The Washington Post accused Sen. Bernie Sanders of trying to “obscure the truth” about plans by Democrats to filibuster Supreme Court nominee Neil Gorsuch.
In a “Fact Checker” blog published Wednesday, writer Glenn Kessler called out Sanders for lying and using “verbal gymnastics” to push a “convoluted claim” that there is no filibuster planned.
— Glenn Kessler (@GlennKesslerWP) March 29, 2017
The report cited an exchange on CNN’s “State of the Union,” March 26, 2017:
Sen. Bernie Sanders (I-Vt.): “It’s not a question of filibuster.
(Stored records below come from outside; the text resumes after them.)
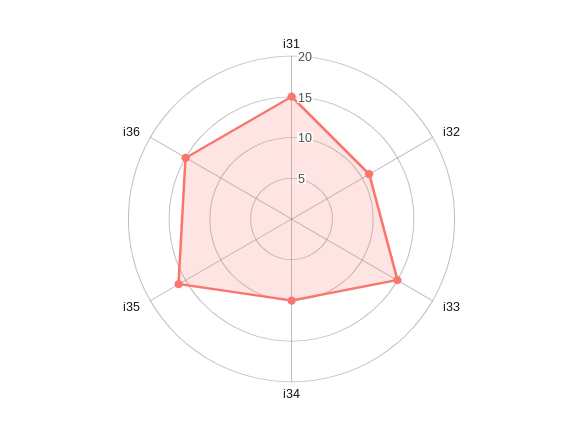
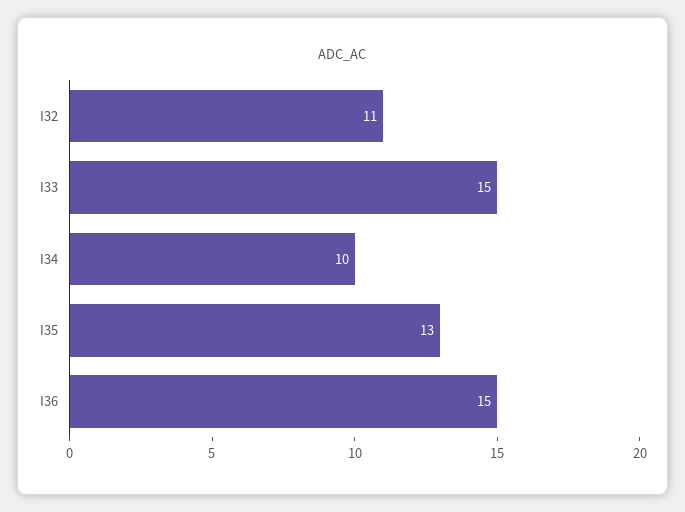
  {
-   "i31": 15,
    "i32": 11,
    "i33": 15,
    "i34": 10,
-   "i35": 16,
+   "i35": 13,
    "i36": 15
  }

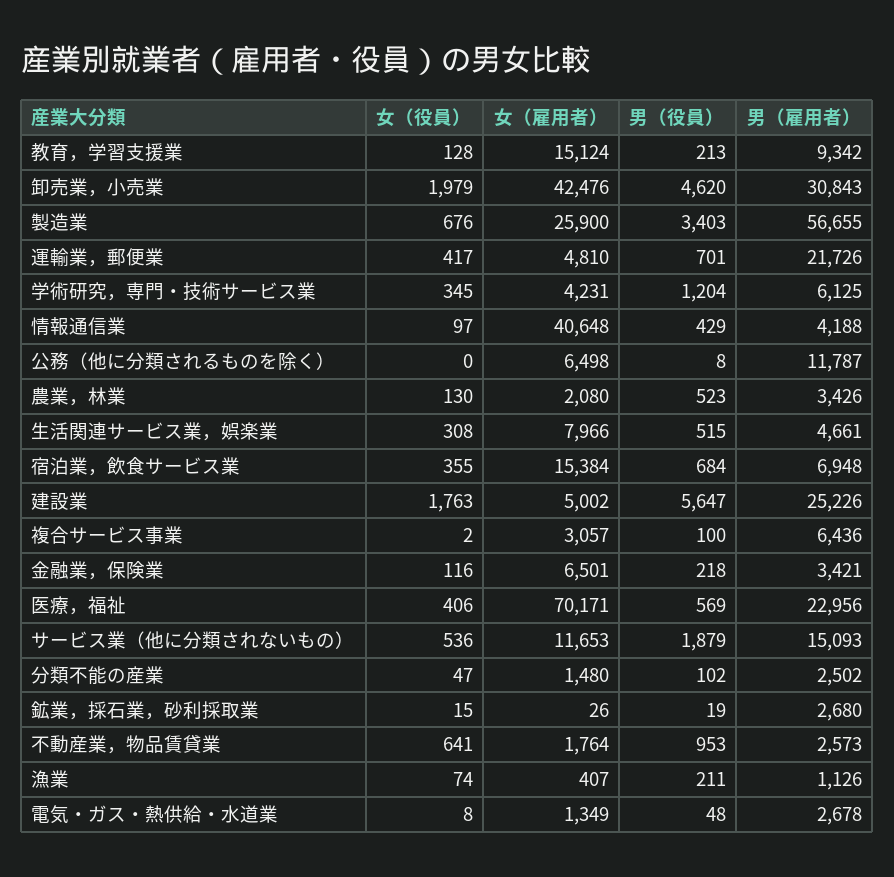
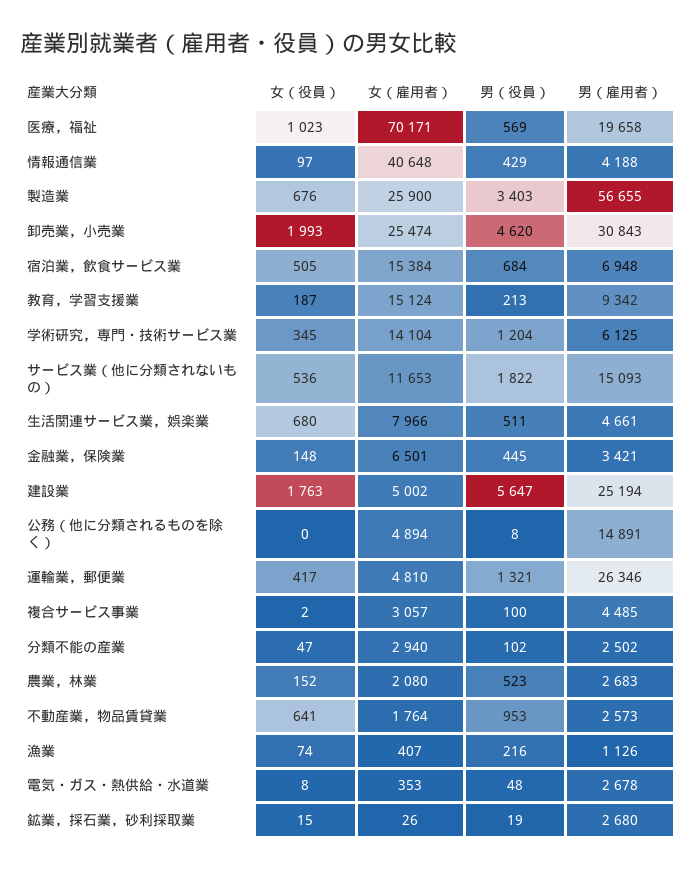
  {
    "女（役員）": {
-     "教育，学習支援業": 128,
+     "教育，学習支援業": 187,
-     "卸売業，小売業": 1979,
+     "卸売業，小売業": 1993,
      "製造業": 676,
      "運輸業，郵便業": 417,
      "学術研究，専門・技術サービス業": 345,
      "情報通信業": 97,
      "公務（他に分類されるものを除く）": 0,
-     "農業，林業": 130,
+     "農業，林業": 152,
-     "生活関連サービス業，娯楽業": 308,
+     "生活関連サービス業，娯楽業": 680,
-     "宿泊業，飲食サービス業": 355,
+     "宿泊業，飲食サービス業": 505,
      "建設業": 1763,
      "複合サービス事業": 2,
-     "金融業，保険業": 116,
+     "金融業，保険業": 148,
-     "医療，福祉": 406,
+     "医療，福祉": 1023,
      "サービス業（他に分類されないもの）": 536,
      "分類不能の産業": 47,
      "鉱業，採石業，砂利採取業": 15,
      "不動産業，物品賃貸業": 641,
      "漁業": 74,
      "電気・ガス・熱供給・水道業": 8
    },
    "女（雇用者）": {
      "教育，学習支援業": 15124,
-     "卸売業，小売業": 42476,
+     "卸売業，小売業": 25474,
      "製造業": 25900,
      "運輸業，郵便業": 4810,
-     "学術研究，専門・技術サービス業": 4231,
+     "学術研究，専門・技術サービス業": 14104,
      "情報通信業": 40648,
-     "公務（他に分類されるものを除く）": 6498,
+     "公務（他に分類されるものを除く）": 4894,
      "農業，林業": 2080,
      "生活関連サービス業，娯楽業": 7966,
      "宿泊業，飲食サービス業": 15384,
      "建設業": 5002,
      "複合サービス事業": 3057,
      "金融業，保険業": 6501,
      "医療，福祉": 70171,
      "サービス業（他に分類されないもの）": 11653,
-     "分類不能の産業": 1480,
+     "分類不能の産業": 2940,
      "鉱業，採石業，砂利採取業": 26,
      "不動産業，物品賃貸業": 1764,
      "漁業": 407,
-     "電気・ガス・熱供給・水道業": 1349
+     "電気・ガス・熱供給・水道業": 353
    },
    "男（役員）": {
      "教育，学習支援業": 213,
      "卸売業，小売業": 4620,
      "製造業": 3403,
-     "運輸業，郵便業": 701,
+     "運輸業，郵便業": 1321,
      "学術研究，専門・技術サービス業": 1204,
      "情報通信業": 429,
      "公務（他に分類されるものを除く）": 8,
      "農業，林業": 523,
-     "生活関連サービス業，娯楽業": 515,
+     "生活関連サービス業，娯楽業": 511,
      "宿泊業，飲食サービス業": 684,
      "建設業": 5647,
      "複合サービス事業": 100,
-     "金融業，保険業": 218,
+     "金融業，保険業": 445,
      "医療，福祉": 569,
-     "サービス業（他に分類されないもの）": 1879,
+     "サービス業（他に分類されないもの）": 1822,
      "分類不能の産業": 102,
      "鉱業，採石業，砂利採取業": 19,
      "不動産業，物品賃貸業": 953,
-     "漁業": 211,
+     "漁業": 216,
      "電気・ガス・熱供給・水道業": 48
    },
    "男（雇用者）": {
      "教育，学習支援業": 9342,
      "卸売業，小売業": 30843,
      "製造業": 56655,
-     "運輸業，郵便業": 21726,
+     "運輸業，郵便業": 26346,
      "学術研究，専門・技術サービス業": 6125,
      "情報通信業": 4188,
-     "公務（他に分類されるものを除く）": 11787,
+     "公務（他に分類されるものを除く）": 14891,
-     "農業，林業": 3426,
+     "農業，林業": 2683,
      "生活関連サービス業，娯楽業": 4661,
      "宿泊業，飲食サービス業": 6948,
-     "建設業": 25226,
+     "建設業": 25194,
-     "複合サービス事業": 6436,
+     "複合サービス事業": 4485,
      "金融業，保険業": 3421,
-     "医療，福祉": 22956,
+     "医療，福祉": 19658,
      "サービス業（他に分類されないもの）": 15093,
      "分類不能の産業": 2502,
      "鉱業，採石業，砂利採取業": 2680,
      "不動産業，物品賃貸業": 2573,
      "漁業": 1126,
      "電気・ガス・熱供給・水道業": 2678
    }
  }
I am for the Republicans obeying the rules that currently exist, and not changing those rules. And the rules right now, for good reasons, are 60 votes.”
Dana Bash: “Well, okay. The rules do allow for a filibuster for the Supreme Court nomination, but it certainly doesn’t require Democrats to use that.”
Sanders: “You’re using the word filibuster.”
Bash: “Because that’s what it is.”
Sanders: “All it is, is there will be — no, it is not. There will be a vote. If he doesn’t get 60 votes, he does not become Supreme Court justice. That’s the rule right now. It’s not like people are going to be there standing for months and months, bringing down the government. That is what the current rule is. And I think it’s important that it be maintained.”
But, Kessler argued, the “standard” of 60 votes is a “false talking point” of Democrats.
“Sanders is using the technical language of arcane Senate procedures to an absurd extreme,” he wrote.
“He claims that Democrats are not engaging in a filibuster when they demand 60 votes from the Senate before a vote on the nomination can be held,” Kessler continued. “Instead, he says that Republicans need to “invoke cloture” to bring the nomination to a vote — which is a technical way of saying they need to bring a filibuster to an end before a vote can take place. (Only in rare circumstances anymore do senators seek to hold the floor in continuous debate.)”
Kessler concluded that Sanders and Democrats are simply misleading about their efforts to filibuster, something they always complained about when they GOP attempted to block votes when they were in the minority.
“Sanders was perfectly happy to call Republicans’ demands for 60 votes ‘filibusters.’ He should admit that’s what’s happening now, rather than engaging in verbal gymnastics to obscure the truth,” Kessler wrote, awarding the Vermont senator “Three Pinocchios” which is characterized as “mostly false.”
“Once again,” Kessler added, “There is no “traditional” 60-vote ‘standard’ or ‘rule’ for Supreme Court nominations, no matter how much or how often Democrats claim otherwise.